(PROVIDED PASSAGE Opens)

My mom forwarded me an email from a friend of hers to whom she sent a copy, saying she really enjoyed Beaches. I was amused. :)

A couple of reviews (reviewlets?) from bloggers with somewhat different takes on it:
I read Anne Haines' Breach. I enjoyed a number of the poems, including "Let X Equal..." and "Arrival". I very much appreciated the number of nonce forms that Haines used; the unexpected repetition (read: music) was wonderful.

I'm not sure what to make of the fact that I felt it was too easy to see her real life in many of the poems. I know that's a detractor, for me, that I feel I can't inhabit in the poem, that there's no wiggle room for understanding. I wish I knew what to do with that. I wonder how I would have responded, had I not read her blog. (Had I not read her blog, I would not have read her book, so...)

Also, I was a little confused about the theme of the book. There was plenty of ocean imagery and many "breach" references and that tied a lot together but there were a number of poems with other topics that I couldn't fit in.

(from Mary Alexandra Agner)

A fair critique; a lot of my poems are "that kind of poetry" -- you know, the ones that look autobiographical even if they aren't so much (and I will say that some of the poems in the chapbook are more fictional than others). I recognize that that isn't everybody's cup of tea, for sure. As I've said before, I think I flunked irony and postmodernism. ;) And while I can point to a couple of recurring themes and the ways in which I think pretty much all the poems tie together, it's certainly not what you'd call a tightly-themed chapbook. (I'm working on one of those now, actually, and am enjoying a very different experience of the writing/composing process.) Thanks, Mary, for a thoughtful reading!

(PROVIDED PASSAGE Closes)
(INPUT DATA Opens)

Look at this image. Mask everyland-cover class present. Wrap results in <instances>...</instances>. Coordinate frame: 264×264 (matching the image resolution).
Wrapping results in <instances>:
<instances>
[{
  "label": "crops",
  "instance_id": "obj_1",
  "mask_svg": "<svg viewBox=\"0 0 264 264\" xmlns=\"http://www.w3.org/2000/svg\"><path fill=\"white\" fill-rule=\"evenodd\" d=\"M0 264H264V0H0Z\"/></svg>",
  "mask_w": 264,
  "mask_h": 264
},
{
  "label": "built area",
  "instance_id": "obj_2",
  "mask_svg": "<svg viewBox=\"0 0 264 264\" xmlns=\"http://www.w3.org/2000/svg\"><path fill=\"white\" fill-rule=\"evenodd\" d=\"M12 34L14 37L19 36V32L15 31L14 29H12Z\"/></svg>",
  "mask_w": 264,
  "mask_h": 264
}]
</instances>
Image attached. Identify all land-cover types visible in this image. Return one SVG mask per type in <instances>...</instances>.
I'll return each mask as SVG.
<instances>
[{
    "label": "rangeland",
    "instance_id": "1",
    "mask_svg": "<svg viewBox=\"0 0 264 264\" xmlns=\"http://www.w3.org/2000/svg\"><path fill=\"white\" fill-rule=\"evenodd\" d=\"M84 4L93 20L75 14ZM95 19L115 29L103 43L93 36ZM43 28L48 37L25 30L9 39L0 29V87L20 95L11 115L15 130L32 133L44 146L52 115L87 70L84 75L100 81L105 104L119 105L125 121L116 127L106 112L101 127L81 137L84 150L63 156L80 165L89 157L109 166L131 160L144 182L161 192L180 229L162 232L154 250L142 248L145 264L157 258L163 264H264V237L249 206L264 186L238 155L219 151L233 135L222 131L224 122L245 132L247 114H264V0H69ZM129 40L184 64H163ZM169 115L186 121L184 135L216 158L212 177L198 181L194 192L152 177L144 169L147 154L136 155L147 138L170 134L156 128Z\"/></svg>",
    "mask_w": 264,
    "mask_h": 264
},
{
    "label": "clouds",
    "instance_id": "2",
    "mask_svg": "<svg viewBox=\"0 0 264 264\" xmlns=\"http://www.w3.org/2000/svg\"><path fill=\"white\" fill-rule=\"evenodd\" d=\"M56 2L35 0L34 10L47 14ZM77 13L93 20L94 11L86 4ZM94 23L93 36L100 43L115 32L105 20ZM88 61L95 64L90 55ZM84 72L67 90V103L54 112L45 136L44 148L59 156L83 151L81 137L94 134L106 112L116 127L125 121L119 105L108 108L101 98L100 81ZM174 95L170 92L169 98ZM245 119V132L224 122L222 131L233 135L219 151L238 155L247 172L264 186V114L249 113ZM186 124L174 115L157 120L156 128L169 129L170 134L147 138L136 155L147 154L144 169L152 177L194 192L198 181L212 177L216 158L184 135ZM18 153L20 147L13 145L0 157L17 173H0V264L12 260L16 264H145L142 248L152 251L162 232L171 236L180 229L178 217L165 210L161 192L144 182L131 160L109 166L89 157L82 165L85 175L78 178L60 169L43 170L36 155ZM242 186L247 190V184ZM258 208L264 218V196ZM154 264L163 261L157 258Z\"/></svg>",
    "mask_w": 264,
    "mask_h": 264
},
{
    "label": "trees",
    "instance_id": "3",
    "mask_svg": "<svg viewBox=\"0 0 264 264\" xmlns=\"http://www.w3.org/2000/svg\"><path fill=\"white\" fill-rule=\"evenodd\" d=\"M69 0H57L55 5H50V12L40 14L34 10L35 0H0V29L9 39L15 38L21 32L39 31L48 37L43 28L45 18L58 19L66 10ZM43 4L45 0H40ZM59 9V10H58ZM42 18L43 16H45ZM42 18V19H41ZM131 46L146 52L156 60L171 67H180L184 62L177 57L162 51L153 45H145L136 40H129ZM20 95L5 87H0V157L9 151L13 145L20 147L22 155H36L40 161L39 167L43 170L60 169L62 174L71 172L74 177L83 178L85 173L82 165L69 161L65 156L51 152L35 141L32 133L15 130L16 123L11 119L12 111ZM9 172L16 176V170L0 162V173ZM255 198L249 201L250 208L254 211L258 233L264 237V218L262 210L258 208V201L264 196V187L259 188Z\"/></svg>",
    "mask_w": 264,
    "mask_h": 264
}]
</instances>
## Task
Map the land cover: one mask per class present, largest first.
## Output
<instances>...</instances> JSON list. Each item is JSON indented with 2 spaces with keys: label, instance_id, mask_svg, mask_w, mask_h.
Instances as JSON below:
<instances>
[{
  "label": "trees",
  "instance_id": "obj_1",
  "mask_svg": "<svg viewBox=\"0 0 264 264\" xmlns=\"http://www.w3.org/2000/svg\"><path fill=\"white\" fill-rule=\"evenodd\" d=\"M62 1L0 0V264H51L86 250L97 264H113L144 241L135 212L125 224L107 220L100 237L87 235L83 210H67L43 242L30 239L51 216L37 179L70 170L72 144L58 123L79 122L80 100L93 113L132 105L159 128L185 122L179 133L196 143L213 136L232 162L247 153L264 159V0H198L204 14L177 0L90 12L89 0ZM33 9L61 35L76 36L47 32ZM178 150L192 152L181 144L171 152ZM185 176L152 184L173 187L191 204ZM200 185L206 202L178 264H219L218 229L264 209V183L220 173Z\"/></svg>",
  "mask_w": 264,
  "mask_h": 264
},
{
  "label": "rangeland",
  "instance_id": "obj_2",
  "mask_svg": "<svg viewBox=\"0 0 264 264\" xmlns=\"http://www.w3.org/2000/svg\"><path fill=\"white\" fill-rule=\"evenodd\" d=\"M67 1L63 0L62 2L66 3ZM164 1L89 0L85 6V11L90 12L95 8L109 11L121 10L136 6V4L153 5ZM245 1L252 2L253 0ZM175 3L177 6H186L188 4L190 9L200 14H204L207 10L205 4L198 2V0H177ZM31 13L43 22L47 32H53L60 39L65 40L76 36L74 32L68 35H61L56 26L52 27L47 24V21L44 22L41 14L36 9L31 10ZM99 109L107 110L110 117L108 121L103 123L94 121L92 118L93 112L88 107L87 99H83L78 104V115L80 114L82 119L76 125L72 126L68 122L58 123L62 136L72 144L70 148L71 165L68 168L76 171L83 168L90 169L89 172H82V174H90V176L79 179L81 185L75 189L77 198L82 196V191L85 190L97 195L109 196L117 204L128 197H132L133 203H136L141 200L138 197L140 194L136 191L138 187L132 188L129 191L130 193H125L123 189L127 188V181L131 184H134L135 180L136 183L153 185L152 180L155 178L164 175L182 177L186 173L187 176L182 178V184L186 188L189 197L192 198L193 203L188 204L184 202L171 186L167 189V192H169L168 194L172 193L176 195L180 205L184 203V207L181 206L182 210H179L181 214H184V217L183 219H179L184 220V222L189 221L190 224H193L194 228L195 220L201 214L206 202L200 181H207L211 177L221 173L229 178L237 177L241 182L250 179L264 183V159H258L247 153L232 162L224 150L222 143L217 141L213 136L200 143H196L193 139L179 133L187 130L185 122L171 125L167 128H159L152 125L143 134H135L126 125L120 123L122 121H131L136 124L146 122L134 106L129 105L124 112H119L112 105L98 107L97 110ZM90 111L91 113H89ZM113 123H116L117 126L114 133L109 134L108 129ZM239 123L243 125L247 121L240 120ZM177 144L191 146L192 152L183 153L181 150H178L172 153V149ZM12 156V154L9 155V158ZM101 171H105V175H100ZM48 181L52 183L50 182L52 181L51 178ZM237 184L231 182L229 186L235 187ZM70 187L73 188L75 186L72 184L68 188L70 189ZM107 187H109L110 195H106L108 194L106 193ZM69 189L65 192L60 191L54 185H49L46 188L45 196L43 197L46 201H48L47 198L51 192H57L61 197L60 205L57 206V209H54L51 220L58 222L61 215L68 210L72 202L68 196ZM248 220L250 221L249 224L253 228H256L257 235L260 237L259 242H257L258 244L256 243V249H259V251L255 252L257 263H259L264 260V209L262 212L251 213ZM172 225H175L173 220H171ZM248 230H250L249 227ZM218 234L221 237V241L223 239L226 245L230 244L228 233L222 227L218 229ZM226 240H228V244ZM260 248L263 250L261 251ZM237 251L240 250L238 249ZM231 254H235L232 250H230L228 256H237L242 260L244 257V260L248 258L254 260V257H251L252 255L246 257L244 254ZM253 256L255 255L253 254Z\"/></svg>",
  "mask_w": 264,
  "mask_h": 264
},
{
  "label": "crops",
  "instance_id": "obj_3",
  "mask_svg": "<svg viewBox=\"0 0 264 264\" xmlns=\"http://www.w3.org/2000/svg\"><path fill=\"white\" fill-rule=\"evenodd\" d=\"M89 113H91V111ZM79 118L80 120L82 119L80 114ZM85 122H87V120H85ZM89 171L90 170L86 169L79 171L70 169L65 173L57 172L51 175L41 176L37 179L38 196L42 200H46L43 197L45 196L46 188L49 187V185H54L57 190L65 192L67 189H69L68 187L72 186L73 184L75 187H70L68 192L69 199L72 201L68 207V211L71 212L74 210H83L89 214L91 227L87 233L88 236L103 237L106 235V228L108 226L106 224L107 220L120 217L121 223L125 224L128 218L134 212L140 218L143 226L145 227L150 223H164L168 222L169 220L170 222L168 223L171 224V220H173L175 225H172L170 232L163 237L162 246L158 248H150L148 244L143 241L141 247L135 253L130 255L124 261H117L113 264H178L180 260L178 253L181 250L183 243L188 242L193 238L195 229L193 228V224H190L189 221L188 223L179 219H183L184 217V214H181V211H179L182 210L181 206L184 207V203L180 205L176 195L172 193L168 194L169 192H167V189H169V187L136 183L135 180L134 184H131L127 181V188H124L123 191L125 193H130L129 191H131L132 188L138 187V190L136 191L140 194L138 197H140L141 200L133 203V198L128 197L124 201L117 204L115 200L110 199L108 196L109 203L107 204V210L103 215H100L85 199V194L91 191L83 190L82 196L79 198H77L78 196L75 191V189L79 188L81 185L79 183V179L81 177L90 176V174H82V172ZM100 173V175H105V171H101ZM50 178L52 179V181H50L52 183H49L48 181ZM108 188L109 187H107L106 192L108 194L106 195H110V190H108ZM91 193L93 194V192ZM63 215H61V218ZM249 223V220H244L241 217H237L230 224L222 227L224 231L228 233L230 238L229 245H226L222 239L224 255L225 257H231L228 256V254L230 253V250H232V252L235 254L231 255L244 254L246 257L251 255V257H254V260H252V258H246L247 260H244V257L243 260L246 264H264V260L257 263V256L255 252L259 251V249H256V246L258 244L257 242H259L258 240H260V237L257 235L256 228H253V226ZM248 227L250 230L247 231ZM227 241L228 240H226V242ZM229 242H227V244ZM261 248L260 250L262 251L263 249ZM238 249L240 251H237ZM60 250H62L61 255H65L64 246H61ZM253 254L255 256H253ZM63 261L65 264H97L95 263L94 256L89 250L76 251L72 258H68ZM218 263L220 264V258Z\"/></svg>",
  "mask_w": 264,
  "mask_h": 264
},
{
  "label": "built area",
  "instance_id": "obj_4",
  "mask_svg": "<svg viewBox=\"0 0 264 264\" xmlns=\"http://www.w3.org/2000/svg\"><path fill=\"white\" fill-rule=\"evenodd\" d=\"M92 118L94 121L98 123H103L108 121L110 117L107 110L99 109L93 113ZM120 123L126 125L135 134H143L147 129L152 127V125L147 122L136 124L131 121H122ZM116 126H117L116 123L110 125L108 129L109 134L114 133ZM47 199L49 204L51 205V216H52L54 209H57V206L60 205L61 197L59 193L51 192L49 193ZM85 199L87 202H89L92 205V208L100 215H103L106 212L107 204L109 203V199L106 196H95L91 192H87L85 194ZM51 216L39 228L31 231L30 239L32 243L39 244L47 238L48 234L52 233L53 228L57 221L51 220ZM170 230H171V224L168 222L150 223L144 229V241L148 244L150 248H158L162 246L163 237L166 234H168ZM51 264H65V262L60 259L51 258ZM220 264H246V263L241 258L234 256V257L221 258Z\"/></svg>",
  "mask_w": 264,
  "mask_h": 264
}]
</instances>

(INPUT DATA Closes)

-- WHAT YOU SHOULD DO --
In the post about the Breach chapbook, starting at "(from Mary Alexandra" and ending at "a thoughtful reading!", change "chapbook" to "collection". These items were taken from a separate source.

-- SOLUTION FOR THIS EXERCISE --
(from Mary Alexandra Agner)

A fair critique; a lot of my poems are "that kind of poetry" -- you know, the ones that look autobiographical even if they aren't so much (and I will say that some of the poems in the collection are more fictional than others). I recognize that that isn't everybody's cup of tea, for sure. As I've said before, I think I flunked irony and postmodernism. ;) And while I can point to a couple of recurring themes and the ways in which I think pretty much all the poems tie together, it's certainly not what you'd call a tightly-themed collection. (I'm working on one of those now, actually, and am enjoying a very different experience of the writing/composing process.) Thanks, Mary, for a thoughtful reading!